■ Hardware design source files ■

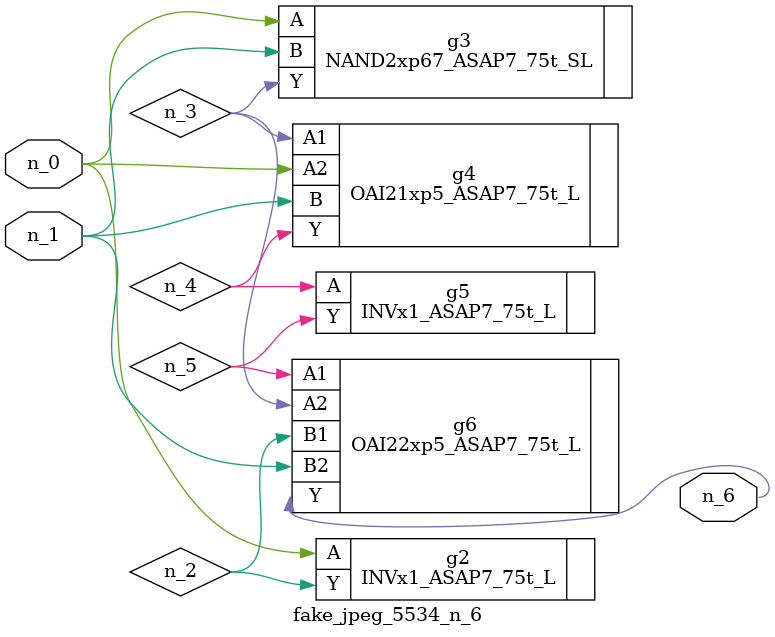
<source format=v>
module fake_jpeg_5534_n_6 (n_0, n_1, n_6);

input n_0;
input n_1;

output n_6;

wire n_3;
wire n_2;
wire n_4;
wire n_5;

INVx1_ASAP7_75t_L g2 ( 
.A(n_0),
.Y(n_2)
);

NAND2xp67_ASAP7_75t_SL g3 ( 
.A(n_0),
.B(n_1),
.Y(n_3)
);

OAI21xp5_ASAP7_75t_L g4 ( 
.A1(n_3),
.A2(n_0),
.B(n_1),
.Y(n_4)
);

INVx1_ASAP7_75t_L g5 ( 
.A(n_4),
.Y(n_5)
);

OAI22xp5_ASAP7_75t_L g6 ( 
.A1(n_5),
.A2(n_3),
.B1(n_2),
.B2(n_1),
.Y(n_6)
);


endmodule
</source>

■ Aim of the exercise ■
Without any pictures, retype the records above exactly.

■ Output ■
<source format=v>
module fake_jpeg_5534_n_6 (n_0, n_1, n_6);

input n_0;
input n_1;

output n_6;

wire n_3;
wire n_2;
wire n_4;
wire n_5;

INVx1_ASAP7_75t_L g2 ( 
.A(n_0),
.Y(n_2)
);

NAND2xp67_ASAP7_75t_SL g3 ( 
.A(n_0),
.B(n_1),
.Y(n_3)
);

OAI21xp5_ASAP7_75t_L g4 ( 
.A1(n_3),
.A2(n_0),
.B(n_1),
.Y(n_4)
);

INVx1_ASAP7_75t_L g5 ( 
.A(n_4),
.Y(n_5)
);

OAI22xp5_ASAP7_75t_L g6 ( 
.A1(n_5),
.A2(n_3),
.B1(n_2),
.B2(n_1),
.Y(n_6)
);


endmodule
</source>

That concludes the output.